Edited by Janice Forsyth, Christine O’Bonsawin, Russell Field and Murray G. Phillips.
Janice Forsyth is a member of the Fisher River Cree First Nation and a professor in the Faculty of Education, School of Kinesiology, University of British Columbia. She is a recognized leader in Indigenous sport development in Canada. Her research has generated significant national and international attention among scholars and practitioners, and several of her studies are included in the reports of the Truth and Reconciliation Commission. In 2017, she was elected to the College of the Royal Society of Canada for her contributions to research and advocacy.
Christine O’Bonsawin is a member of the Abenaki Nation of Odanak and an associate professor of history and Indigenous studies at the University of Victoria, located on Lək̓ʷəŋən and W̱SÁNEĆ Territories. Her scholarship takes up questions regarding the appropriation and subjugation of Indigenous Peoples’ identities and cultures in Olympic history and the future programming of the Games.Her work has recently focused on the legal and political rights of Indigenous peoples in relation to Canada’s hosting of the Olympic Games and other mega-sporting events on unceded Indigenous territories. O’Bonsawin co-authored Challenging Racist “British Columbia”: 150 Years and Counting and co-edited a special issue of BC Studies: (Un)Settling the Islands: Race, Indigeneity and the Transpacific.
Russell Field is an associate professor in the Faculty of Kinesiology and Recreation Management, University of Manitoba. His research explores sport and social justice, with current projects focusing on global sporting events as sites of resistance and protest, as well as the concept of “people’s history.” He is the principal investigator of the SSHRC-funded project A People’s History of Sport in Canada. He is the founder and executive director of the Canadian Sport Film Festival.
Murray Phillips is a professor of sport history in the School of Human Movement and Nutrition Sciences, University of Queensland. He was the interim head of the School and acting director of the university’s Poche Centre for Indigenous Health. He is president of the North American Society for Sport History and was president of the Australian Society for Sport History and editor of the Journal of Sport History.

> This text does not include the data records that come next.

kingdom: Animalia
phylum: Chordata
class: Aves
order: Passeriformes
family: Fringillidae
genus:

Decolonizing Sport tells the stories of sport colonizing Indigenous Peoples and of Indigenous Peoples using sport to decolonize. Spanning several lands — Turtle Island, the US, Australia, Aotearoa/New Zealand and Kenya — the authors demonstrate the two sharp edges of sport in the history of colonialism. Colonizers used sport, their own and Indigenous recreational activities they appropriated, as part of the process of dispossession of land and culture. Indigenous mascots and team names, hockey at residential schools, lacrosse and many other examples show the subjugating force of sport. Yet, Indigenous Peoples used sport, playing their own games and those of the colonizers, including hockey, horse racing and fishing, and subverting colonial sport rules as liberation from colonialism. This collection stands apart from recent publications in the area of sport with its focus on Indigenous Peoples, sport and decolonization, as well as in imagining a new way forward.